Local SNP MSP Alasdair Allan says: “For people in the Western Isles to be bound by the increasingly unreasonable whims of an absentee landlord is completely unacceptable. Holding up local development, by demanding people cough up thousands of pounds to complete legitimate transactions, is causing real distress.”

It’s like another Eigg – 25 years after islanders there took matters into their own hands and mounted a community buyout without legislative backing but with massive public support. Of course, the Scottish Parliament didn’t exist back in 1997.

But it does now.

And Land Reform legislation also exists – aplenty.

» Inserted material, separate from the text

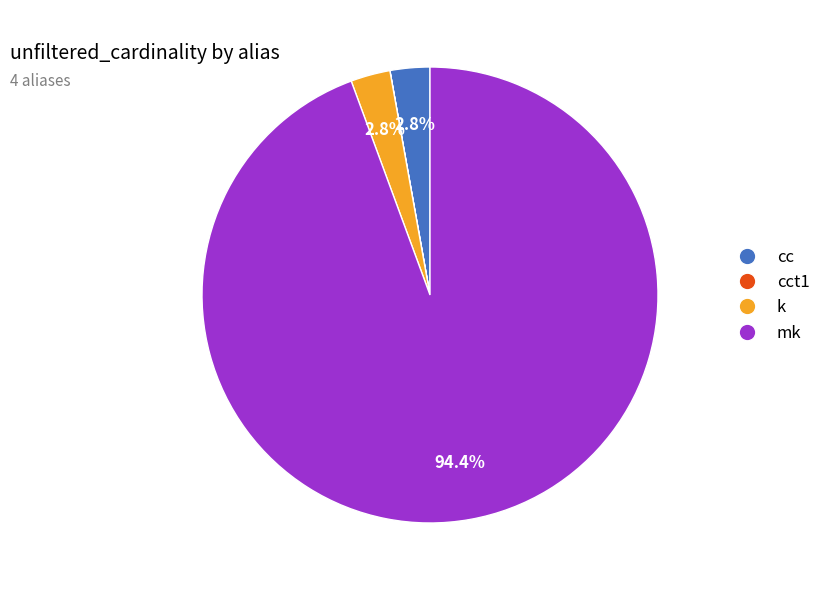

What is the total percentage of k and mk?

97.2%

Yet the landowners seem to think that route has already failed.

Cyran and Patrick de la Lanne say: “Now that a forced sale of Bernera has failed we should find ways for a mutual benefit for the islanders as well as for the family improving Great Bernera.”

What’s the solution?

Some want the fiendishly complex 2003 Crofting Community Right to Buy simplified with a clear presumption in favour of a community bid. Andy Wightman suggests a time limit on sale negotiations, after which the community can request ministerial intervention. The Chair of the Scottish Land Commission Andrew Thin wants monopoly ownership tackled in a new Land Reform Bill expected in 2023.

But meantime Bernera folk want to end absentee landlordism on their island to develop affordable housing, retain youngsters, expand facilities and regenerate the island just as Eigg has done over a quarter of a century.

It’s a terrible shame there’s been so little progress in seven years.

But history tells us something.

Islanders persevere until they get results.